I'm going to interject here to inform you that The Situation is currently vlogging (his drummer, Andy, whom I adore, is filming from the backseat), and he just said, "I find it hilarious when people are overly enthusiastic about food. That's probably why I'm dating Hayley." Haha... what can I say? BACK TO THE STORY!
I hung out in the city on Saturday morning with my friends (including Liane, Jenn, Karen, Jackie and Graham this time), before meeting up with The Situation and his band. Like a ninja, I saw my friend Zarni play a show that was twenty-one and over. I sat back with a cup of peppermint tea and giggled to my nineteen-year-old self, feeling like a badass. Not only is Zarni funny, adorable and one of the most gorgeous creatures this earth has ever seen, her music is amazing. The Situation had better watch himself. Not really. ...Kind of. Yes. But seriously; check her out.
Saturday night was a lot of fun. All my friends from the area (including TheHill88, my ultimate youtube heroine and creative influence!) came out to see Mike play, and most of them left with CD's, if not autographs. I'm not sure if you knew this about him, but when it comes to music, my boyfriend is kind of a genius-rockstar-god-amongst-mere-mortals. He's fantastic at what he does, and his band is ridiculous as well. I pretty much have to bite the side of my hand whenever he starts singing so the pure happiness and adoration doesn't spew out of my mouth in the form of rainbow-colored ooze. Not an exaggeration.
After Mike's show, his supersexytalented friend Michael Greenberg played enough songs to cause most of my female friends to walk away fanning themselves. Once again, not an exaggeration-- he kind of sounds like a warm buttery potion made out of unadulterated talent, mixed with sex. With, like, steam wafting off the top of the glass. Actually, take a second right now to listen to some of his stuff. You hear that? Yeah. I met him.
Since then, we stayed over at Michael Greenberg's house in Connecticut on Saturday night and skipped stones on the beach, then got back to The Situation's house on Sunday. We chilled there*** until this morning, and now we're on our way to Indiana to drop off Andy, the drummer, and Alex, the bassist. I'll probably talk to you guys again at some point before my adventure is over, so for now, I'm going to go. Partially because I'm kind of tired of typing, and partially because The Situation is shoving a miniature Chips Ahoy cookie into my mouth and it's difficult to see the laptop screen.

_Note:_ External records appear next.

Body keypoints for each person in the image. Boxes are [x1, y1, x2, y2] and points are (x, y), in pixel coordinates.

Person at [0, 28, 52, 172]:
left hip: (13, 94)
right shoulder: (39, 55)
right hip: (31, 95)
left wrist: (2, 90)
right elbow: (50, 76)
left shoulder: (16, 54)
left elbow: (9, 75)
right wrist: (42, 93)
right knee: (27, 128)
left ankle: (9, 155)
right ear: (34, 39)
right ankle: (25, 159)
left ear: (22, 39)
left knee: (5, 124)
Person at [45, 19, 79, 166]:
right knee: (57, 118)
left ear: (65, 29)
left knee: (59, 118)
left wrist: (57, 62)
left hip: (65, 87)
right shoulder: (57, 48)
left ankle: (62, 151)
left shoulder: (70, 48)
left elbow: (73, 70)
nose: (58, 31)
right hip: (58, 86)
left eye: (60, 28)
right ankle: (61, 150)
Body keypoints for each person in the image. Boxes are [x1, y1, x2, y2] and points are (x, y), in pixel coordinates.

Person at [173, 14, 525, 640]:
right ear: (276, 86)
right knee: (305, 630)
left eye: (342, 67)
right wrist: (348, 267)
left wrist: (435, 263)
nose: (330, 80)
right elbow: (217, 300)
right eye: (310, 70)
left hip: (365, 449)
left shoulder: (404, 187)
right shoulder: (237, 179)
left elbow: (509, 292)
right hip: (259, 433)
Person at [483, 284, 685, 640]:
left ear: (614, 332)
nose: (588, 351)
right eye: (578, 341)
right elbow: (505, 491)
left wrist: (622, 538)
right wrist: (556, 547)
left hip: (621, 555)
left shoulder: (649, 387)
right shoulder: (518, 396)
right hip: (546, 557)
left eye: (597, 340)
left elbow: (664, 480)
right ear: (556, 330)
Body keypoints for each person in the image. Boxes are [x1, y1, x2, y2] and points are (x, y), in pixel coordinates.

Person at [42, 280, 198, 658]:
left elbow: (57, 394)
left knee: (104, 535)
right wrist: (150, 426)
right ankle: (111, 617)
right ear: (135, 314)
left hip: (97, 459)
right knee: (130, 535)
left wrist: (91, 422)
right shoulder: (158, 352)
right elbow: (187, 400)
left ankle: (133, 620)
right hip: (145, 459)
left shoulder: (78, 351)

Chipotle burritos this year: 18
Nail color: "Hoodoo Voodoo," OPI
**Don't get me wrong-- it was delicious. But it was delicious in the way that you sort of want it nowhere near your digestive system, for fear that you might, like, grow a second evil head.
***"Chilling" is what I call "going on beautiful hikes and having bonfires and eating awesome pasta prepared for us by his mother" when I'm getting sick of blogging and Andy's asking to use the internet plug.